* Détail de la consigne: Prolongez l'extrait choisi sur le recours contre un refus de visa en reprenant juste après sa dernière phrase.

### Extrait choisi ###

Vu la procédure suivante :
Procédure contentieuse antérieure :
M. F... C..., agissant pour le compte de sa fille Mlle G... C..., et M. H... B... ont demandé au tribunal administratif de Nantes d'annuler la décision en date du 23 mai 2019 par laquelle la commission de recours contre les refus de visa d'entrée en France a confirmé la décision de l'autorité consulaire française à Islamabad refusant un visa d'entrée et de long séjour à M. H... B... et à Mlle G... C... en qualité de membres de famille d'un réfugié.
Par un jugement n° 1907592 du 19 décembre 2019, le tribunal administratif de Nantes a rejeté leur demande.
Procédure devant la cour :
Par une requête et un mémoire enregistrés les 7 février 2020 et 7 juillet 2020, MM. C... et B..., représentés par Me Chemin, demandent à la cour :
1°) d'annuler ce jugement du tribunal administratif de Nantes du 19 décembre 2019 ;
2°) d'annuler la décision du 22 mai 2019 de la commission de recours contre les refus de visa d'entrée en France et les décisions de l'autorité consulaire française au Pakistan du 24 janvier 2019 ;
3°) d'enjoindre à l'autorité consulaire française au Pakistan de délivrer les visas sollicités dans le délai d'un mois à compter de la décision à intervenir sous astreinte de 100 euros par jour de retard ;
4°) de mettre à la charge de l'Etat le versement de la somme de 2 500 euros sur le fondement des dispositions de l'article L. 761-1 du code de justice administrative.

### Informations fournies ###

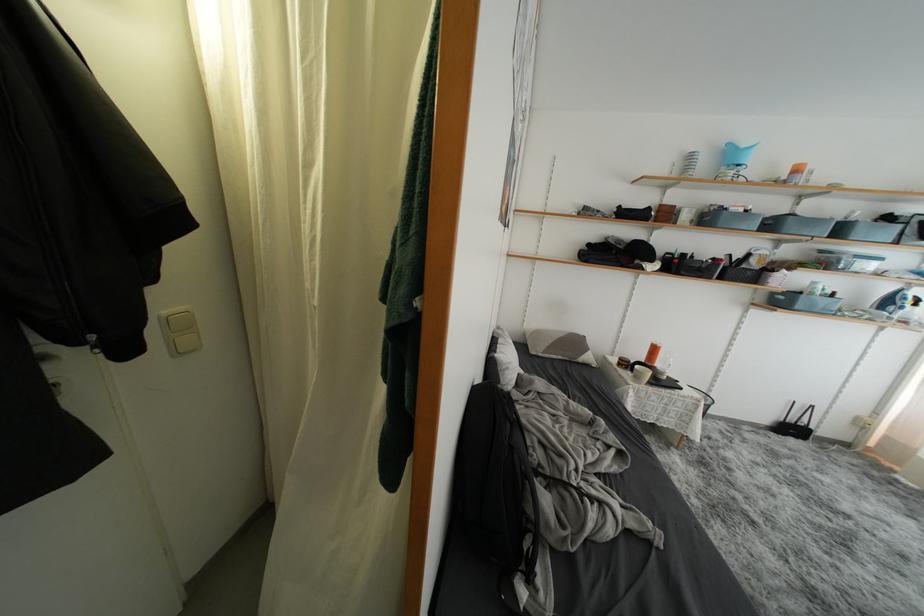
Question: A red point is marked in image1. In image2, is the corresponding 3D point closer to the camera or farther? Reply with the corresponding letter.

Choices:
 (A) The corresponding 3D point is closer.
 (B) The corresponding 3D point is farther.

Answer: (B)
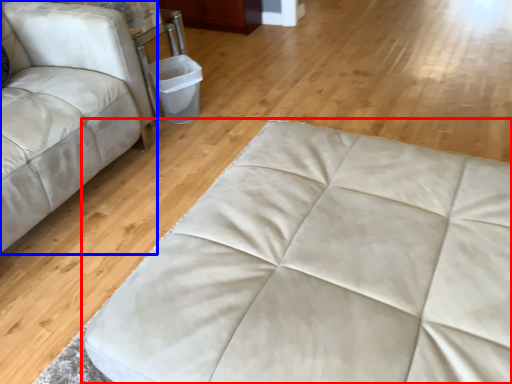
Question: Which object is closer to the camera taking this photo, furniture (highlighted by a red box) or studio couch (highlighted by a blue box)?

Choices:
 (A) furniture
 (B) studio couch

Answer: (A)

###

* Réponse de l'exercice:
Ils soutiennent que :
- le tribunal a méconnu les droits de la défense en se fondant sur un mémoire en défense produit le 13 novembre 2019 mais communiqué à leur conseil le 14 novembre 2019 à 12 heures, après la clôture de l'instruction ;
- en estimant que l'acte de naissance de Mlle G... C... n'était pas authentique, la commission de recours contre les refus de visa d'entrée en France a commis une erreur d'appréciation ;
- M. C... a déclaré son divorce à l'Office français de protection des réfugiés et apatrides ;
- l'authenticité de l'acte de naissance de M. H... B... n'est pas contestée.
Par un mémoire en défense, enregistré le 17 juin 2020, le ministre de l'intérieur conclut au rejet de la requête.
Il soutient que les moyens soulevés par les requérants ne sont pas fondés.
Vu les autres pièces du dossier.
Vu :
- la convention européenne de sauvegarde des droits de l'homme et des libertés fondamentales ;
- le code de l'entrée et du séjour des étrangers et du droit d'asile ;
- le code de justice administrative.
Le président de la formation de jugement a dispensé le rapporteur public, sur sa proposition, de prononcer des conclusions à l'audience.
Les parties ont été régulièrement averties du jour de l'audience.
Le rapport de Mme Douet a été entendu au cours de l'audience publique.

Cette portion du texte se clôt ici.